= TASK DETAILS =
In your answer, copy every entry that follows exactly.

= DATA FOR PROCESSING =
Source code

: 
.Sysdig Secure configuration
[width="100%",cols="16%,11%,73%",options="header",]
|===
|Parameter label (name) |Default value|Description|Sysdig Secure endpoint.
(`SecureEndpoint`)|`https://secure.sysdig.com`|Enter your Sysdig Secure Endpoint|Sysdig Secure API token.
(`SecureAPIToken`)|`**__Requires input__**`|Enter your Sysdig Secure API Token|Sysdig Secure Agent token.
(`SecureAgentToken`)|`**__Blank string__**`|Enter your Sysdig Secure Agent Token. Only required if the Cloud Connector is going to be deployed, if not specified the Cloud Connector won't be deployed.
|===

= SOLUTION TO THIS TASK =
Source code

: 
.Sysdig Secure configuration
[width="100%",cols="16%,11%,73%",options="header",]
|===
|Parameter label (name) |Default value|Description|Sysdig Secure endpoint.
(`SecureEndpoint`)|`https://secure.sysdig.com`|Enter your Sysdig Secure Endpoint|Sysdig Secure API token.
(`SecureAPIToken`)|`**__Requires input__**`|Enter your Sysdig Secure API Token|Sysdig Secure Agent token.
(`SecureAgentToken`)|`**__Blank string__**`|Enter your Sysdig Secure Agent Token. Only required if the Cloud Connector is going to be deployed, if not specified the Cloud Connector won't be deployed.
|===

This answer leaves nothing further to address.